INSTRUCTIONS FOR THE TASK: Lines from the one containing "text [215, 1577, 1152, 1636]" through the last line of the material below: print these exactly, and only these.

PROVIDED DATA:
□ □ □ □ □ □ □
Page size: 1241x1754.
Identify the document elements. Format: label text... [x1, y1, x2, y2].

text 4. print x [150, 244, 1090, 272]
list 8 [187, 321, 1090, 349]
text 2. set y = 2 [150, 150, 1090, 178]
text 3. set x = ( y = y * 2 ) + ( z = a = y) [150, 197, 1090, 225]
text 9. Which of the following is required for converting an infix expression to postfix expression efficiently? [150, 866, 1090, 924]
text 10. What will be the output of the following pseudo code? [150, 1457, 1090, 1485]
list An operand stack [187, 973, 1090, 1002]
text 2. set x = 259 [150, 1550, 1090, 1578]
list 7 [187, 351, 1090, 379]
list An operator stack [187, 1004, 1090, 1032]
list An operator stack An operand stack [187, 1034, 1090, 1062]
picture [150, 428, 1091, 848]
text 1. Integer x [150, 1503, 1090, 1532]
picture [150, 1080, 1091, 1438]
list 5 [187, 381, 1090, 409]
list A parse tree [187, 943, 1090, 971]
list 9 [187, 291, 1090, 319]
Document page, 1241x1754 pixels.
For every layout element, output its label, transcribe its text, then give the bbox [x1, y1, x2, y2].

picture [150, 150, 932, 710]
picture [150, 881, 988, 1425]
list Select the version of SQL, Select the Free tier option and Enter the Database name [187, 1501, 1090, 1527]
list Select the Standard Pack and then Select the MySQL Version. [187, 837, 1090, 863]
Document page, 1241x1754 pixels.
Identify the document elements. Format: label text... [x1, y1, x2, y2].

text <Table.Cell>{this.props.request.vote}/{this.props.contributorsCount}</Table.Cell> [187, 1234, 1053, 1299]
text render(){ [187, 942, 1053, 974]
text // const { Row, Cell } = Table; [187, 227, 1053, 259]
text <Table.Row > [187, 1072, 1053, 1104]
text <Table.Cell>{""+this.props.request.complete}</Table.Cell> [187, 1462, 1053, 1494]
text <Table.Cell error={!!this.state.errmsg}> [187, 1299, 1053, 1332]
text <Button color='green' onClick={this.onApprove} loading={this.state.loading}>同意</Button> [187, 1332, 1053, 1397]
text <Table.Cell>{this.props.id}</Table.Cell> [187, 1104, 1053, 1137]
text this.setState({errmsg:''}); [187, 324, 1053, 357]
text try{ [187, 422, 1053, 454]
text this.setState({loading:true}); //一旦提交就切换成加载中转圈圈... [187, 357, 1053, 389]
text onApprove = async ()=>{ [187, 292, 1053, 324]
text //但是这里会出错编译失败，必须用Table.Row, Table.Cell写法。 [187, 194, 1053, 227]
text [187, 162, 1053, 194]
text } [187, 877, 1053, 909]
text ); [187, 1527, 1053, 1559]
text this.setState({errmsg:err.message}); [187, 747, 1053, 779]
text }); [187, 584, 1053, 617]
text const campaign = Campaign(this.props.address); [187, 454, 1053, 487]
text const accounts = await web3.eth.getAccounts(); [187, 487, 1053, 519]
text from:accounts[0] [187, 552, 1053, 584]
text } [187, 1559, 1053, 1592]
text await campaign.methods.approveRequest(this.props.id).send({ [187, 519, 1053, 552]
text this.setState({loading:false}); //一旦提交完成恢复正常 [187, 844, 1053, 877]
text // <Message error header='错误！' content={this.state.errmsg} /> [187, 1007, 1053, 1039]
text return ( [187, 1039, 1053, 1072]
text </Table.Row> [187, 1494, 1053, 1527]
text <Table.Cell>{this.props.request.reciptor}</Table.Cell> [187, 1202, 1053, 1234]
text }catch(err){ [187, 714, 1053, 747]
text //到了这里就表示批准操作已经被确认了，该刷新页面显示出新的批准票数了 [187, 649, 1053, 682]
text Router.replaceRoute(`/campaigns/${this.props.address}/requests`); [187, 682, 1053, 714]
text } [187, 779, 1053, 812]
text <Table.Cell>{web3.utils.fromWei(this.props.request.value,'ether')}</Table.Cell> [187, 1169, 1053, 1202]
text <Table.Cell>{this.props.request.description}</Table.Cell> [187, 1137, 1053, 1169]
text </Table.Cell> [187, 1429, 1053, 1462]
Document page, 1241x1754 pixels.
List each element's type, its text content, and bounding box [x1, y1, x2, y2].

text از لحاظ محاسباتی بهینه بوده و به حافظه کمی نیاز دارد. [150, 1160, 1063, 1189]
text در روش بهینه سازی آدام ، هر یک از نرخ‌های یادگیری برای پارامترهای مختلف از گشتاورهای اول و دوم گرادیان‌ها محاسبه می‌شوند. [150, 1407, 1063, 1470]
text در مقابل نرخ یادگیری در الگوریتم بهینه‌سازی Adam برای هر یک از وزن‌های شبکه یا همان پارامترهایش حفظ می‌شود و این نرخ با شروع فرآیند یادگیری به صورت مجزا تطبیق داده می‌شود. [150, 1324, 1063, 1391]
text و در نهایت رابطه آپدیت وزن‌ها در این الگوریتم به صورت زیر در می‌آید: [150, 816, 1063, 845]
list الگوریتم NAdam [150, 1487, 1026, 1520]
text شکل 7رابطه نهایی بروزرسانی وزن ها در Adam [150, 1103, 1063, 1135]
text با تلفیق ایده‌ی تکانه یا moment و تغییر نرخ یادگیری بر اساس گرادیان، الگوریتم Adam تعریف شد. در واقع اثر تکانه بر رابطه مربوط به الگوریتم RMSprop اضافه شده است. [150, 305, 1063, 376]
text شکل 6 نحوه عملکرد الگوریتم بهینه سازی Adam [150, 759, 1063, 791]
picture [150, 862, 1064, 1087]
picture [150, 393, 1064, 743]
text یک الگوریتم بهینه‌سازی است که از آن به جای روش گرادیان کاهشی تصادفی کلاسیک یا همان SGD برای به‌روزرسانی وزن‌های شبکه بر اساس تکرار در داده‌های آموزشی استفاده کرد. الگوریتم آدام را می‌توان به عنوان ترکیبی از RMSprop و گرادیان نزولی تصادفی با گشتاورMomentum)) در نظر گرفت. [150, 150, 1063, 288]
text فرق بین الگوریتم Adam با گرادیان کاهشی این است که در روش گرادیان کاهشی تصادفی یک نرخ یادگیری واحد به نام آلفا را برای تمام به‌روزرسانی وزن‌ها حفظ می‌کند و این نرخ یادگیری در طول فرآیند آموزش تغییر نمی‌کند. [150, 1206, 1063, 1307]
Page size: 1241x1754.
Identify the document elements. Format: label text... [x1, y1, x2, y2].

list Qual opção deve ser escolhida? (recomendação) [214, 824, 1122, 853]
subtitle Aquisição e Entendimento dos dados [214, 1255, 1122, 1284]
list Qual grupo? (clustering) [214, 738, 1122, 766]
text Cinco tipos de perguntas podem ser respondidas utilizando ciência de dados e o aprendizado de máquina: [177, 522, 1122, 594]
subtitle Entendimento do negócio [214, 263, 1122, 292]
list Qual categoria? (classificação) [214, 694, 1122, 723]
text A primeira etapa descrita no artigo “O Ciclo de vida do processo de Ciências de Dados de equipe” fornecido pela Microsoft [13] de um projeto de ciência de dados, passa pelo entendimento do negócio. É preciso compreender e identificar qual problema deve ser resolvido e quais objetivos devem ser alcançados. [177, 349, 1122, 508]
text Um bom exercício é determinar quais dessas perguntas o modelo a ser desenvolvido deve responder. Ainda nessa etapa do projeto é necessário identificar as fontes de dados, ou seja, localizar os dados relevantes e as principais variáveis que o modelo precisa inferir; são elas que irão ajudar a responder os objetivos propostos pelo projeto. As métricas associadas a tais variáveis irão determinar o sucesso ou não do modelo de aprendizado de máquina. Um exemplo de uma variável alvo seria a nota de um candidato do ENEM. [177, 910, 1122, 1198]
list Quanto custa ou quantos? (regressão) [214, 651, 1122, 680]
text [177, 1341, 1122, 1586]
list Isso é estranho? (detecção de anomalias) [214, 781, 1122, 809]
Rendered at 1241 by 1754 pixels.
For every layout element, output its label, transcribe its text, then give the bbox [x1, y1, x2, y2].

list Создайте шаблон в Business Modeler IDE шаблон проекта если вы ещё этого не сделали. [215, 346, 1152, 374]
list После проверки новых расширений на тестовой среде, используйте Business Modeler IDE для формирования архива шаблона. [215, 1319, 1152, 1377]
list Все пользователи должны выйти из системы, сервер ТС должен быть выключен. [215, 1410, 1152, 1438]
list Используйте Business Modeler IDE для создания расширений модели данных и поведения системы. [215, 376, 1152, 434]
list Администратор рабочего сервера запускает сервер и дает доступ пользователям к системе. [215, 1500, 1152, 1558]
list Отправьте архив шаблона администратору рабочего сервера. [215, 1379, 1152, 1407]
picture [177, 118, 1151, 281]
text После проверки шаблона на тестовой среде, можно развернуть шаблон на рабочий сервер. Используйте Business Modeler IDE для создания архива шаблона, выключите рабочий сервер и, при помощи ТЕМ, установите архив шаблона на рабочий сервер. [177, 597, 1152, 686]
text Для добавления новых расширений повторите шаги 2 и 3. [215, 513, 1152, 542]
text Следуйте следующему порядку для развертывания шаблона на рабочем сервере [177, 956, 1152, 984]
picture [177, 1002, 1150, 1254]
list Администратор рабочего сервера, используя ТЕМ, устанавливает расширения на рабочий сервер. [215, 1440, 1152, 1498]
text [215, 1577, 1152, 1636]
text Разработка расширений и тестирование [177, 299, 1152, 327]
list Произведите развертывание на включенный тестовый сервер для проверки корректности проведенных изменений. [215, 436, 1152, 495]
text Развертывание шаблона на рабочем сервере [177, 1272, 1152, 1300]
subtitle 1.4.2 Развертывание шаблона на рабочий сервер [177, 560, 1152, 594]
□ □ □ □ □ □ □
REPLY TO THE TASK:
text [215, 1577, 1152, 1636]
text Разработка расширений и тестирование [177, 299, 1152, 327]
list Произведите развертывание на включенный тестовый сервер для проверки корректности проведенных изменений. [215, 436, 1152, 495]
text Развертывание шаблона на рабочем сервере [177, 1272, 1152, 1300]
subtitle 1.4.2 Развертывание шаблона на рабочий сервер [177, 560, 1152, 594]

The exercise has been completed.